Thursday, December 18, 2008

Human Rights Consultation - terms of reference

The terms of reference for the Human Rights Consultation headed by Frank Brennan are as follows:

Terms of Reference
The Australian Government is committed to the promotion of human rights—a commitment that is based on the belief in the fundamental equality of all persons.

The Government believes that the protection and promotion of human rights is a question of national importance for all Australians, and for this reason has appointed a Committee to undertake an Australia-wide community consultation for protecting and promoting human rights and corresponding responsibilities in Australia. The Government has given the Committee Terms of Reference to guide their work.

The Committee will ask the Australian community:

Which human rights (including corresponding responsibilities) should be protected and promoted?
Are these human rights currently sufficiently protected and promoted?
How could Australia better protect and promote human rights?
In conducting the consultation the Committee will:

consult broadly with the community, particularly those who live in rural and regional areas
undertake a range of awareness raising activities to enhance participation in the consultation by a wide cross section of Australia’s diverse community
seek out the diverse range of views held by the community about the protection and promotion of human rights
identify key issues raised by the community in relation to the protection and promotion of human rights, and
The Committee will report to the Australian Government by 31 July 2009 on the issues raised and the options identified for the Government to consider to enhance the protection and promotion of human rights. The Committee is to set out the advantages and disadvantages (including social and economic costs and benefits) and an assessment of the level of community support for each option it identifies.

The options identified should preserve the sovereignty of the Parliament and not include a constitutionally entrenched bill of rights.

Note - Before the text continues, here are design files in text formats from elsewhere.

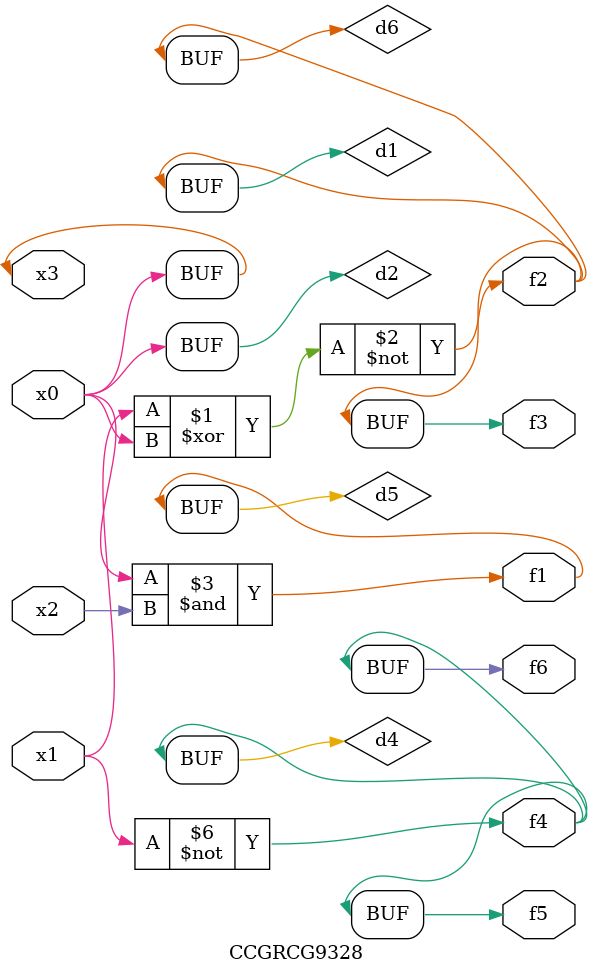
<source format=v>
module CCGRCG9328(
	input x0, x1, x2, x3,
	output f1, f2, f3, f4, f5, f6
);

	wire d1, d2, d3, d4, d5, d6;

	xnor (d1, x1, x3);
	buf (d2, x0, x3);
	nand (d3, x0, x2);
	not (d4, x1);
	nand (d5, d3);
	or (d6, d1);
	assign f1 = d5;
	assign f2 = d6;
	assign f3 = d6;
	assign f4 = d4;
	assign f5 = d4;
	assign f6 = d4;
endmodule

</source>
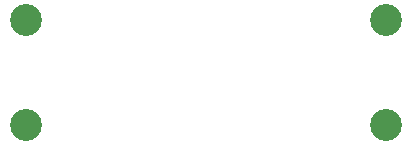
<source format=gbr>
%TF.GenerationSoftware,KiCad,Pcbnew,(6.0.5)*%
%TF.CreationDate,2022-05-15T18:57:47+01:00*%
%TF.ProjectId,adaptor,61646170-746f-4722-9e6b-696361645f70,rev?*%
%TF.SameCoordinates,Original*%
%TF.FileFunction,Soldermask,Bot*%
%TF.FilePolarity,Negative*%
%FSLAX46Y46*%
G04 Gerber Fmt 4.6, Leading zero omitted, Abs format (unit mm)*
G04 Created by KiCad (PCBNEW (6.0.5)) date 2022-05-15 18:57:47*
%MOMM*%
%LPD*%
G01*
G04 APERTURE LIST*
%ADD10C,2.700000*%
G04 APERTURE END LIST*
D10*
%TO.C,REF\u002A\u002A*%
X111506000Y-85156000D03*
%TD*%
%TO.C,REF\u002A\u002A*%
X141986000Y-76266000D03*
%TD*%
%TO.C,REF\u002A\u002A*%
X141986000Y-85156000D03*
%TD*%
%TO.C,REF\u002A\u002A*%
X111506000Y-76266000D03*
%TD*%
M02*

</source>
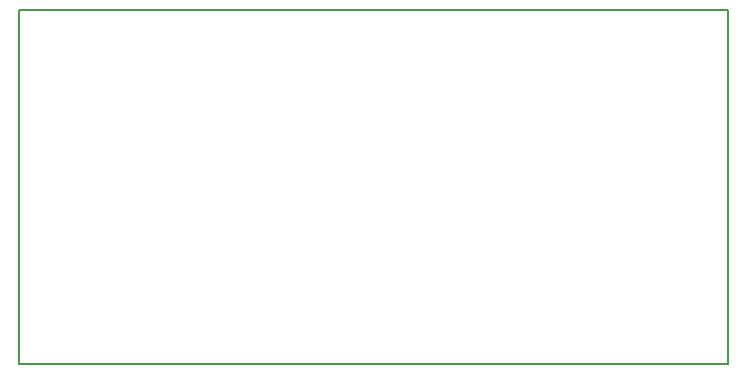
<source format=gko>
G04*
G04 #@! TF.GenerationSoftware,Altium Limited,Altium Designer,20.0.2 (26)*
G04*
G04 Layer_Color=16711935*
%FSLAX44Y44*%
%MOMM*%
G71*
G01*
G75*
%ADD11C,0.2000*%
D11*
X0Y0D02*
X600000D01*
X0D02*
Y300000D01*
X600000D01*
Y0D02*
Y300000D01*
M02*

</source>
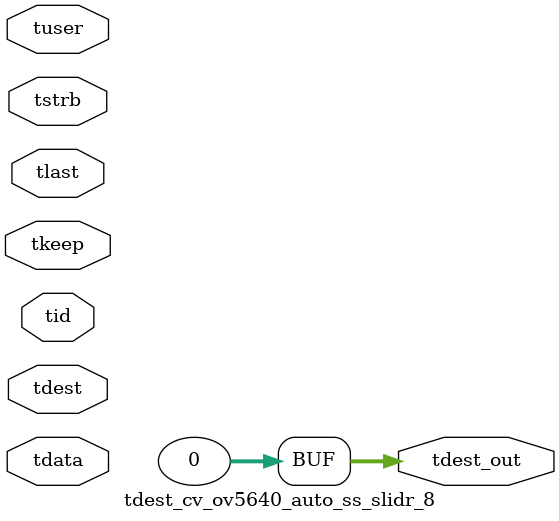
<source format=v>


`timescale 1ps/1ps

module tdest_cv_ov5640_auto_ss_slidr_8 #
(
parameter C_S_AXIS_TDATA_WIDTH = 32,
parameter C_S_AXIS_TUSER_WIDTH = 0,
parameter C_S_AXIS_TID_WIDTH   = 0,
parameter C_S_AXIS_TDEST_WIDTH = 0,
parameter C_M_AXIS_TDEST_WIDTH = 32
)
(
input  [(C_S_AXIS_TDATA_WIDTH == 0 ? 1 : C_S_AXIS_TDATA_WIDTH)-1:0     ] tdata,
input  [(C_S_AXIS_TUSER_WIDTH == 0 ? 1 : C_S_AXIS_TUSER_WIDTH)-1:0     ] tuser,
input  [(C_S_AXIS_TID_WIDTH   == 0 ? 1 : C_S_AXIS_TID_WIDTH)-1:0       ] tid,
input  [(C_S_AXIS_TDEST_WIDTH == 0 ? 1 : C_S_AXIS_TDEST_WIDTH)-1:0     ] tdest,
input  [(C_S_AXIS_TDATA_WIDTH/8)-1:0 ] tkeep,
input  [(C_S_AXIS_TDATA_WIDTH/8)-1:0 ] tstrb,
input                                                                    tlast,
output [C_M_AXIS_TDEST_WIDTH-1:0] tdest_out
);

assign tdest_out = {1'b0};

endmodule


</source>
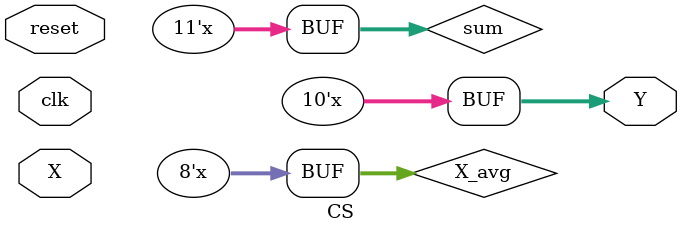
<source format=v>
`timescale 1ns/10ps
module CS(Y, X, reset, clk);

  input clk, reset; 
  input[7:0] X;
  output reg[9:0] Y;
  
  reg[7:0] XS[8:0];
  reg[10:0] sum;
  reg[7:0] X_avg;
  reg[7:0] X_app;
  reg[7:0] min;
  reg[3:0] n;
  reg[3:0] j;
  integer  i;

  always@(sum)
  begin

      if(n < 9)
      begin
        sum = sum;
      end
      else
      begin
        X_avg = (sum)/9;
        min = 8'b11111111;

        for(i = 0; i < 9; i = i + 1)
        begin
            if(XS[i] <= X_avg && min > (X_avg - XS[i]))
            begin
              min = X_avg - XS[i];
              X_app = XS[i];
            end
        end
          Y = (sum + 9*X_app)/8;
    
        end
  end

  always@(negedge clk, posedge reset)
  begin
      if(reset)
      begin
        XS[0] <= 0; XS[1] <= 0; XS[2] <= 0; XS[3] <= 0; XS[4] <= 0;
        XS[5] <= 0; XS[6] <= 0; XS[7] <= 0; XS[8] <= 0;
        sum <= 0;
        Y <= 0;
        X_avg <= 0;
        X_app <= 0;
        j <= 0;
        n <= 0;
      end
      else
      begin
        
        XS[j] <= X;
        sum <= sum + X - XS[j];
        if(j == 4'd8)
          j <= 0;
        else 
          j <= j + 4'd1;
        
        if(n < 9)
          n <= n + 1;
          
        
      end
  end

endmodule
</source>
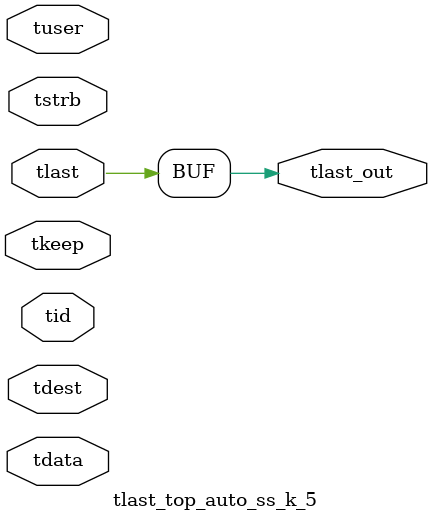
<source format=v>


`timescale 1ps/1ps

module tlast_top_auto_ss_k_5 #
(
parameter C_S_AXIS_TID_WIDTH   = 1,
parameter C_S_AXIS_TUSER_WIDTH = 0,
parameter C_S_AXIS_TDATA_WIDTH = 0,
parameter C_S_AXIS_TDEST_WIDTH = 0
)
(
input  [(C_S_AXIS_TID_WIDTH   == 0 ? 1 : C_S_AXIS_TID_WIDTH)-1:0       ] tid,
input  [(C_S_AXIS_TDATA_WIDTH == 0 ? 1 : C_S_AXIS_TDATA_WIDTH)-1:0     ] tdata,
input  [(C_S_AXIS_TUSER_WIDTH == 0 ? 1 : C_S_AXIS_TUSER_WIDTH)-1:0     ] tuser,
input  [(C_S_AXIS_TDEST_WIDTH == 0 ? 1 : C_S_AXIS_TDEST_WIDTH)-1:0     ] tdest,
input  [(C_S_AXIS_TDATA_WIDTH/8)-1:0 ] tkeep,
input  [(C_S_AXIS_TDATA_WIDTH/8)-1:0 ] tstrb,
input  [0:0]                                                             tlast,
output                                                                   tlast_out
);

assign tlast_out = {tlast[0]};

endmodule


</source>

I love the last bit of this, which rules out the obvious solution right from the start. The most obvious approach of a having constitutionally-entrenched Bill of Rights is not even to be one of the options in this exercise! The most we can hope for is some kind of weak charter that may make legislatures think again when contemplating actions that further abridge individual rights (before going ahead and abridging them anyway, at least whenever doing so has populist appeal).

Personally, I doubt that there is any prospect of getting a referendum through to produce constitutional change, so I concede that we do need to think hard about second-best solutions. That, however, is not a reason to rule it out constitutional change from the very beginning.

It gets the whole exercise off to a dismal start.